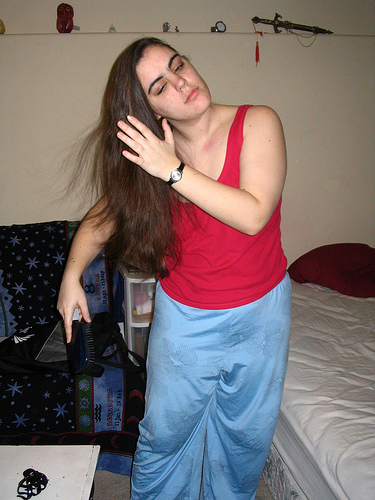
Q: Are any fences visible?
A: No, there are no fences.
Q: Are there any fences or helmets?
A: No, there are no fences or helmets.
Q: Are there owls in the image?
A: Yes, there is an owl.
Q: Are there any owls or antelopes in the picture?
A: Yes, there is an owl.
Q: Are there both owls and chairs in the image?
A: Yes, there are both an owl and a chair.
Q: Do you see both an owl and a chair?
A: Yes, there are both an owl and a chair.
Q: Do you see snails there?
A: No, there are no snails.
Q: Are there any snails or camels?
A: No, there are no snails or camels.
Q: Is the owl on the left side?
A: Yes, the owl is on the left of the image.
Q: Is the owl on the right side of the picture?
A: No, the owl is on the left of the image.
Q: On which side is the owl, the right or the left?
A: The owl is on the left of the image.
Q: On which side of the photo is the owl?
A: The owl is on the left of the image.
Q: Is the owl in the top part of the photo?
A: Yes, the owl is in the top of the image.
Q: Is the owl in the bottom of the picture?
A: No, the owl is in the top of the image.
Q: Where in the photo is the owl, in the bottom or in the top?
A: The owl is in the top of the image.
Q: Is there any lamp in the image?
A: No, there are no lamps.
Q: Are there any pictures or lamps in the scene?
A: No, there are no lamps or pictures.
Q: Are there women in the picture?
A: Yes, there is a woman.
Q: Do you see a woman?
A: Yes, there is a woman.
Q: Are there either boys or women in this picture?
A: Yes, there is a woman.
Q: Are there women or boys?
A: Yes, there is a woman.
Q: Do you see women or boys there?
A: Yes, there is a woman.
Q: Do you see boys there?
A: No, there are no boys.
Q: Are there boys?
A: No, there are no boys.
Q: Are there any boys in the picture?
A: No, there are no boys.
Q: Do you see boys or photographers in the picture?
A: No, there are no boys or photographers.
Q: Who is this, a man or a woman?
A: This is a woman.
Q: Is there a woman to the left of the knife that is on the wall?
A: Yes, there is a woman to the left of the knife.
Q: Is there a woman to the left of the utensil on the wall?
A: Yes, there is a woman to the left of the knife.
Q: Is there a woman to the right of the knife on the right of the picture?
A: No, the woman is to the left of the knife.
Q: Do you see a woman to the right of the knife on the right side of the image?
A: No, the woman is to the left of the knife.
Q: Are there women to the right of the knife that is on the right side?
A: No, the woman is to the left of the knife.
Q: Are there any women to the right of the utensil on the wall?
A: No, the woman is to the left of the knife.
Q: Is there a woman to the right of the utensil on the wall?
A: No, the woman is to the left of the knife.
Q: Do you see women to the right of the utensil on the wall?
A: No, the woman is to the left of the knife.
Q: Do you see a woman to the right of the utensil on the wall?
A: No, the woman is to the left of the knife.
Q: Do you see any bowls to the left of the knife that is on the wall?
A: No, there is a woman to the left of the knife.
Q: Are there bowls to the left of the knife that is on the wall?
A: No, there is a woman to the left of the knife.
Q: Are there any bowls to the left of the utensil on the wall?
A: No, there is a woman to the left of the knife.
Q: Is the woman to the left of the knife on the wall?
A: Yes, the woman is to the left of the knife.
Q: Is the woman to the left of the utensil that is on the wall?
A: Yes, the woman is to the left of the knife.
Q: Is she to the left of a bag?
A: No, the woman is to the left of the knife.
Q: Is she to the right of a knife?
A: No, the woman is to the left of a knife.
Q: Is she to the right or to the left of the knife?
A: The woman is to the left of the knife.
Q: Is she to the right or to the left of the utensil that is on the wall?
A: The woman is to the left of the knife.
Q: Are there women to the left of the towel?
A: No, the woman is to the right of the towel.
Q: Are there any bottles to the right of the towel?
A: No, there is a woman to the right of the towel.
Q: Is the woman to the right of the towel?
A: Yes, the woman is to the right of the towel.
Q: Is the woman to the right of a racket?
A: No, the woman is to the right of the towel.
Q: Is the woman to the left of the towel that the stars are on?
A: No, the woman is to the right of the towel.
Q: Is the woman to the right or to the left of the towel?
A: The woman is to the right of the towel.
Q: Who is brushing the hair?
A: The woman is brushing the hair.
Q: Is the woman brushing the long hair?
A: Yes, the woman is brushing the hair.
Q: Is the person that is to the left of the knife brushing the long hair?
A: Yes, the woman is brushing the hair.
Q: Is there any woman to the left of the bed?
A: Yes, there is a woman to the left of the bed.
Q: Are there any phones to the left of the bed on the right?
A: No, there is a woman to the left of the bed.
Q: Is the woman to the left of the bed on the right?
A: Yes, the woman is to the left of the bed.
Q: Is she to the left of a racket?
A: No, the woman is to the left of the bed.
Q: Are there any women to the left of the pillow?
A: Yes, there is a woman to the left of the pillow.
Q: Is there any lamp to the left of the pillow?
A: No, there is a woman to the left of the pillow.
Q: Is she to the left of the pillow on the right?
A: Yes, the woman is to the left of the pillow.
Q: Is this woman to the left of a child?
A: No, the woman is to the left of the pillow.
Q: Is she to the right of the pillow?
A: No, the woman is to the left of the pillow.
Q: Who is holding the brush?
A: The woman is holding the brush.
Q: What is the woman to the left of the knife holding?
A: The woman is holding the brush.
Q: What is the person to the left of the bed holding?
A: The woman is holding the brush.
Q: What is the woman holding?
A: The woman is holding the brush.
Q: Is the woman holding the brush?
A: Yes, the woman is holding the brush.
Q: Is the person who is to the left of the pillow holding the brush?
A: Yes, the woman is holding the brush.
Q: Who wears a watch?
A: The woman wears a watch.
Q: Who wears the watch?
A: The woman wears a watch.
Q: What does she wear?
A: The woman wears a watch.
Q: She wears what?
A: The woman wears a watch.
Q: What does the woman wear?
A: The woman wears a watch.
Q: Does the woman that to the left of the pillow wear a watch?
A: Yes, the woman wears a watch.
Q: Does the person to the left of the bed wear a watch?
A: Yes, the woman wears a watch.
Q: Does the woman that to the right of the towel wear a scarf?
A: No, the woman wears a watch.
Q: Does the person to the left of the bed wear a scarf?
A: No, the woman wears a watch.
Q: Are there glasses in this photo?
A: No, there are no glasses.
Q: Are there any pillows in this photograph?
A: Yes, there is a pillow.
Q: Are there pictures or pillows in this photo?
A: Yes, there is a pillow.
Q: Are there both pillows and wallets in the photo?
A: No, there is a pillow but no wallets.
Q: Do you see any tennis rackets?
A: No, there are no tennis rackets.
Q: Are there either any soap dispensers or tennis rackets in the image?
A: No, there are no tennis rackets or soap dispensers.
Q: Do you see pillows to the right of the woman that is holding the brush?
A: Yes, there is a pillow to the right of the woman.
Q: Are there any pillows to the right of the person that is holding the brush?
A: Yes, there is a pillow to the right of the woman.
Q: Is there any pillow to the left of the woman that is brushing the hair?
A: No, the pillow is to the right of the woman.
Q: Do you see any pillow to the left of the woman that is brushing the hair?
A: No, the pillow is to the right of the woman.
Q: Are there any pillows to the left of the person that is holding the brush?
A: No, the pillow is to the right of the woman.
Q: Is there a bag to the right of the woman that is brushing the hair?
A: No, there is a pillow to the right of the woman.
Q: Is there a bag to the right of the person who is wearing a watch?
A: No, there is a pillow to the right of the woman.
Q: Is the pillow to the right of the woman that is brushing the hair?
A: Yes, the pillow is to the right of the woman.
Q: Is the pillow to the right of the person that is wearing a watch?
A: Yes, the pillow is to the right of the woman.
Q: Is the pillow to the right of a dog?
A: No, the pillow is to the right of the woman.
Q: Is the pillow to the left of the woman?
A: No, the pillow is to the right of the woman.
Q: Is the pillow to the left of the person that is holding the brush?
A: No, the pillow is to the right of the woman.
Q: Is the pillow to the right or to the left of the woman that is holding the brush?
A: The pillow is to the right of the woman.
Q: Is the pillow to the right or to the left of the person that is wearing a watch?
A: The pillow is to the right of the woman.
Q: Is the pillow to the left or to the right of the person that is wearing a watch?
A: The pillow is to the right of the woman.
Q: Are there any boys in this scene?
A: No, there are no boys.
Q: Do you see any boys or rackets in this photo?
A: No, there are no boys or rackets.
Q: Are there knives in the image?
A: Yes, there is a knife.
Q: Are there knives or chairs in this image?
A: Yes, there is a knife.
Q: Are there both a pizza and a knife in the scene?
A: No, there is a knife but no pizzas.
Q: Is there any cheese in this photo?
A: No, there is no cheese.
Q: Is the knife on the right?
A: Yes, the knife is on the right of the image.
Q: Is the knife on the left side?
A: No, the knife is on the right of the image.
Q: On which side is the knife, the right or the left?
A: The knife is on the right of the image.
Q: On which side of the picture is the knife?
A: The knife is on the right of the image.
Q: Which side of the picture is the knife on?
A: The knife is on the right of the image.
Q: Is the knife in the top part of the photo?
A: Yes, the knife is in the top of the image.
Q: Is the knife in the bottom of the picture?
A: No, the knife is in the top of the image.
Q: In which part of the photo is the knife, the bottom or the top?
A: The knife is in the top of the image.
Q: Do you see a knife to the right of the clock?
A: Yes, there is a knife to the right of the clock.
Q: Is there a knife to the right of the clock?
A: Yes, there is a knife to the right of the clock.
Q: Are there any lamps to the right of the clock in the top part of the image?
A: No, there is a knife to the right of the clock.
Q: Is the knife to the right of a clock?
A: Yes, the knife is to the right of a clock.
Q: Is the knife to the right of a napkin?
A: No, the knife is to the right of a clock.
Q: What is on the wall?
A: The knife is on the wall.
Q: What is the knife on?
A: The knife is on the wall.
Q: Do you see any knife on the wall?
A: Yes, there is a knife on the wall.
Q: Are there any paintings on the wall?
A: No, there is a knife on the wall.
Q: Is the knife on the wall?
A: Yes, the knife is on the wall.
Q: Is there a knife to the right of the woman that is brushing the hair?
A: Yes, there is a knife to the right of the woman.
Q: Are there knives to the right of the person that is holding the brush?
A: Yes, there is a knife to the right of the woman.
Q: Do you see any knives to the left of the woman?
A: No, the knife is to the right of the woman.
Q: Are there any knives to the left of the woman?
A: No, the knife is to the right of the woman.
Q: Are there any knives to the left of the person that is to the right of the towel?
A: No, the knife is to the right of the woman.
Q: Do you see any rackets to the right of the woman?
A: No, there is a knife to the right of the woman.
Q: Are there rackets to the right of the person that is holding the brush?
A: No, there is a knife to the right of the woman.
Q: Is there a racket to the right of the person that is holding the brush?
A: No, there is a knife to the right of the woman.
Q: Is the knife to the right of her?
A: Yes, the knife is to the right of a woman.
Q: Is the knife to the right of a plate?
A: No, the knife is to the right of a woman.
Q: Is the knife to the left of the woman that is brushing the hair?
A: No, the knife is to the right of the woman.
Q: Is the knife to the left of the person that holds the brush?
A: No, the knife is to the right of the woman.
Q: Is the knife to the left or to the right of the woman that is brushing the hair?
A: The knife is to the right of the woman.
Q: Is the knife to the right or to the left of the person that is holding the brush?
A: The knife is to the right of the woman.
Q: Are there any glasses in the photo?
A: No, there are no glasses.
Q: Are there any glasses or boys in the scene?
A: No, there are no glasses or boys.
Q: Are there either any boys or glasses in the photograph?
A: No, there are no glasses or boys.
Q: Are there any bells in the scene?
A: No, there are no bells.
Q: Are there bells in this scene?
A: No, there are no bells.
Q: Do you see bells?
A: No, there are no bells.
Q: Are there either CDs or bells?
A: No, there are no bells or cds.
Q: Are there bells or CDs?
A: No, there are no bells or cds.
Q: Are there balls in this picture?
A: No, there are no balls.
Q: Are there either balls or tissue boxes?
A: No, there are no balls or tissue boxes.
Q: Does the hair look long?
A: Yes, the hair is long.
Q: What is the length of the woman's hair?
A: The hair is long.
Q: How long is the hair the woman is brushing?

• _Work to be completed_
Copy exactly the lines from the one containing "Q: Are there any glasses in the photo?" through the last line of the records, both included, and nothing else.

• _Expected answer_
Q: Are there any glasses in the photo?
A: No, there are no glasses.
Q: Are there any glasses or boys in the scene?
A: No, there are no glasses or boys.
Q: Are there either any boys or glasses in the photograph?
A: No, there are no glasses or boys.
Q: Are there any bells in the scene?
A: No, there are no bells.
Q: Are there bells in this scene?
A: No, there are no bells.
Q: Do you see bells?
A: No, there are no bells.
Q: Are there either CDs or bells?
A: No, there are no bells or cds.
Q: Are there bells or CDs?
A: No, there are no bells or cds.
Q: Are there balls in this picture?
A: No, there are no balls.
Q: Are there either balls or tissue boxes?
A: No, there are no balls or tissue boxes.
Q: Does the hair look long?
A: Yes, the hair is long.
Q: What is the length of the woman's hair?
A: The hair is long.
Q: How long is the hair the woman is brushing?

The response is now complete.